= Rosamund Dashwood =

Rosamund Margaret Dashwood (13 January 1924, Devonshire, England – 3 April 2007, Squamish, BC) was one of the top female masters (i.e. over 35) runners in Canadian history.

==Life==
Rosamund was born in 1924 to Major Arthur Paul Dashwood (younger son of Sir George Dashwood, 6th Baronet), an engineer who built the massive docks in Hong Kong Harbour, and his wife Edmée Elizabeth Monica Dashwood, née de la Pasture, who was a celebrated author. Many of her mother's novels, under the pen name E. M. Delafield, are semi-autobiographical, and so the young daughter who appears can be taken to be based on Rosamund. Rosamund's only sibling, Lionel, died in 1940. Her mother died in 1943.

During World War II, she joined the Women's Auxiliary Air Force and worked with the newly invented and still top secret radar. After the war, she attended Somerville College and met Leslie Truelove, whom she married. He became team manager for Amateur Athletic Association of England and supported Roger Bannister, the first man to break the four-minute mile.

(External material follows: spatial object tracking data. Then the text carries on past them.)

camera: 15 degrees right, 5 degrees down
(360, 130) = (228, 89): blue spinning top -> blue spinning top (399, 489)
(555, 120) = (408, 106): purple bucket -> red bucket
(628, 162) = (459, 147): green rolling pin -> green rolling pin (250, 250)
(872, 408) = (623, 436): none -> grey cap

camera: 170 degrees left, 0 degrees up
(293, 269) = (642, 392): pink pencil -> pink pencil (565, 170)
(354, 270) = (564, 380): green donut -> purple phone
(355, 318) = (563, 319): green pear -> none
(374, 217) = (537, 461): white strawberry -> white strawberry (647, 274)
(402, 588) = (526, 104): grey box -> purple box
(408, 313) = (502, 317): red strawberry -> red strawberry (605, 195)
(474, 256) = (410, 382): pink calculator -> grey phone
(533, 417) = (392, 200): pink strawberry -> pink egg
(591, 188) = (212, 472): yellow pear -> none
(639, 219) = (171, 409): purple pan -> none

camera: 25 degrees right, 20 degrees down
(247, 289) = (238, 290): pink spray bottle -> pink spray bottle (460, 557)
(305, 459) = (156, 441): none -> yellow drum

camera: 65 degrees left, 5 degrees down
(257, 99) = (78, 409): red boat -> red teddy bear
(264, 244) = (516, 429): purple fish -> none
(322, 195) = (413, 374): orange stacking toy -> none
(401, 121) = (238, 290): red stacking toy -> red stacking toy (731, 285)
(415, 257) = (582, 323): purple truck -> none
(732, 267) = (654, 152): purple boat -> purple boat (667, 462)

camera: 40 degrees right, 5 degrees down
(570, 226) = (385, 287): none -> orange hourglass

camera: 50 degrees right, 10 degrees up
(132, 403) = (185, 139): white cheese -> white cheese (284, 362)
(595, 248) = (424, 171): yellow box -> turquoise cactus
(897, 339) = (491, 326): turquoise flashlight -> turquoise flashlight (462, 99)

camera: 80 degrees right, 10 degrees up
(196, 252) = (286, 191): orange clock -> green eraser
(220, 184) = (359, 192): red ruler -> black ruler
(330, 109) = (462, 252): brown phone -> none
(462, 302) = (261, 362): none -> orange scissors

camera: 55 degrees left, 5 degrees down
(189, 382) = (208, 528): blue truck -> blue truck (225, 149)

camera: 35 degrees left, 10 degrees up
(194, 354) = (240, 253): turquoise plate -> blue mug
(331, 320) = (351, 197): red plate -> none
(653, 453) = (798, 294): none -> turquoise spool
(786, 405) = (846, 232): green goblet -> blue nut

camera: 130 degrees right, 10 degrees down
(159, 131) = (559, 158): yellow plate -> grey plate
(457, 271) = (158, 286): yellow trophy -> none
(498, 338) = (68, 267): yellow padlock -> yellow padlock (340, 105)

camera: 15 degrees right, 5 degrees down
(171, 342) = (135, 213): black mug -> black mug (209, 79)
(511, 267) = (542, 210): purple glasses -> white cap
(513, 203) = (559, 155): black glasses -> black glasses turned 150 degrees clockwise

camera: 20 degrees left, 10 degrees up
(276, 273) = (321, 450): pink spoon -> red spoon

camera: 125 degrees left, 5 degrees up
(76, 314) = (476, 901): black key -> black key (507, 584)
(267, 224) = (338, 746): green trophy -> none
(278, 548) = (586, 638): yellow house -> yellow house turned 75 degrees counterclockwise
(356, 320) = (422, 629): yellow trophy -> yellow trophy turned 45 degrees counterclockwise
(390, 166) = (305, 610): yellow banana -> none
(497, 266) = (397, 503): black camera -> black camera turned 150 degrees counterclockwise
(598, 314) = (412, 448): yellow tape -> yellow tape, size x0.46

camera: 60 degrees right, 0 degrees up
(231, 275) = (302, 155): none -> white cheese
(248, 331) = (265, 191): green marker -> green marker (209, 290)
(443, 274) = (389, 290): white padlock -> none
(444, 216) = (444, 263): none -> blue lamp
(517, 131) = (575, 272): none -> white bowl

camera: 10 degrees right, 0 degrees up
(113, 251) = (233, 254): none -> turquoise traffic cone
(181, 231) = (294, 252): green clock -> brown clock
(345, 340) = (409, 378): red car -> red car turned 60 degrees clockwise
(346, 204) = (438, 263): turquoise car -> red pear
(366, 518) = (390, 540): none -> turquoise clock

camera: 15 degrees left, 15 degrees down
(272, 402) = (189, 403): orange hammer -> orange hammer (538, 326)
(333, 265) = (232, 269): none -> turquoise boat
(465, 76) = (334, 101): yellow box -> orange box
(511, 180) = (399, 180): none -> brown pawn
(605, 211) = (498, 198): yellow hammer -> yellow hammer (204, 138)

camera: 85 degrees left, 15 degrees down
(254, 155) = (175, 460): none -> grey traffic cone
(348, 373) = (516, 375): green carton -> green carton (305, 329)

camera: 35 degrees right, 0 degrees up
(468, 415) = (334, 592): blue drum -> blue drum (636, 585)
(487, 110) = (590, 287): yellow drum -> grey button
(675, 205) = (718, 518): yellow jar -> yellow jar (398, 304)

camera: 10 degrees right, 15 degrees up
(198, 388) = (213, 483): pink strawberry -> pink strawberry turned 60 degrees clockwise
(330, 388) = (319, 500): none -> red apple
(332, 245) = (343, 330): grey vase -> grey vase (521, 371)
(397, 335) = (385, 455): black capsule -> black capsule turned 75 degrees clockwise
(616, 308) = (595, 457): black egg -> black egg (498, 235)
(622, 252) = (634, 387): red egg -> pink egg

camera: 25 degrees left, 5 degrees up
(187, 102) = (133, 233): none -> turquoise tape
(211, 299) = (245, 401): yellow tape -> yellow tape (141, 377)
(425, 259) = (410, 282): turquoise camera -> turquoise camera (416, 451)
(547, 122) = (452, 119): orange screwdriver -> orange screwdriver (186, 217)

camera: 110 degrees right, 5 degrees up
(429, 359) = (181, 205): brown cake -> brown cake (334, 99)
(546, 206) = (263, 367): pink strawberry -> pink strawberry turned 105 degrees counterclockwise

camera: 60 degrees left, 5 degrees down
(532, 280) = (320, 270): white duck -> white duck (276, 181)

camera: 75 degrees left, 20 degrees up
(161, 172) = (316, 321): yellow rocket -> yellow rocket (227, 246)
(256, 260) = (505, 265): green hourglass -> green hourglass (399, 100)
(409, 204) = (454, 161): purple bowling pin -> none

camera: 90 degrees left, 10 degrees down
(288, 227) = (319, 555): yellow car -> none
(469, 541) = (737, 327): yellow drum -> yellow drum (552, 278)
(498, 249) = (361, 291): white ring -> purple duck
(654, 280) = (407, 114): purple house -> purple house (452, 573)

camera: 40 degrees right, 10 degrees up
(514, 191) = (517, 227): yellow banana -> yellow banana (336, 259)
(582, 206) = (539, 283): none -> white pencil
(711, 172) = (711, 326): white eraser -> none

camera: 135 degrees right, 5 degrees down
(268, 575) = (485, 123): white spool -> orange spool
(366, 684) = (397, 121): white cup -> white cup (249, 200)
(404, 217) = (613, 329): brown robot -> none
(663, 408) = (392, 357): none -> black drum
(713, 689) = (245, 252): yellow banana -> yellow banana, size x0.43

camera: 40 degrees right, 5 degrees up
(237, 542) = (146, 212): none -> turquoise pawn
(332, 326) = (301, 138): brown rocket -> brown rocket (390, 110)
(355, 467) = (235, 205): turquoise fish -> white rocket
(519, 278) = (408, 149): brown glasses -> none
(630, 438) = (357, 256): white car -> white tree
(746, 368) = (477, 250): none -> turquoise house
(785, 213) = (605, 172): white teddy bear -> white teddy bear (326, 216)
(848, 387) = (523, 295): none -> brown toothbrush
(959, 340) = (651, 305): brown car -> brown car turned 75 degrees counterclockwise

The couple had four sons: Paul, Simon, Patrick, and Michael.

In 1960, the family emigrated to Canada and she lived the rest of her life there. Leslie became Associate Director of The Canadian Arthritis Society. Rosamund died on April 3, 2007, at the age of 83, in Squamish, British Columbia.

== Provincial Daughter ==
In 1961, Dashwood published Provincial Daughter, a light-hearted continuation of her mother's most famous work. Stylistically similar to Diary of a Provincial Lady, it is a semi-autobiographical account of domestic life in the 1950s. In the foreword, Dashwood wrote:
It seemed natural to write it in the same idiom, but if the result seems to any reader too imitative, or even plagiaristic, I can only ask their forgiveness, as the original Provincial Lady would, I am sure, most warmly have given hers.

The novel was a success and was re-issued in 2002 by Virago Press.

== Running ==
Dashwood took up long-distance running at middle age, partly as a way to deal with the death of her husband, who had died of a heart attack while running the 1976 Vancouver Marathon.

Despite her late start, she went on to have a remarkable career in which she set numerous age-class world records and Canadian records. Highlights of her career include setting the world record for the fastest 10K by a woman aged 65 or older at 46:18, and winning four gold medals at the World Seniors' Games (see World Masters Games). A talented cyclist and swimmer as well, she completed several triathlons. She also competed in relay triathlons, often with teammates who were many years younger.

She continued to run into her seventies.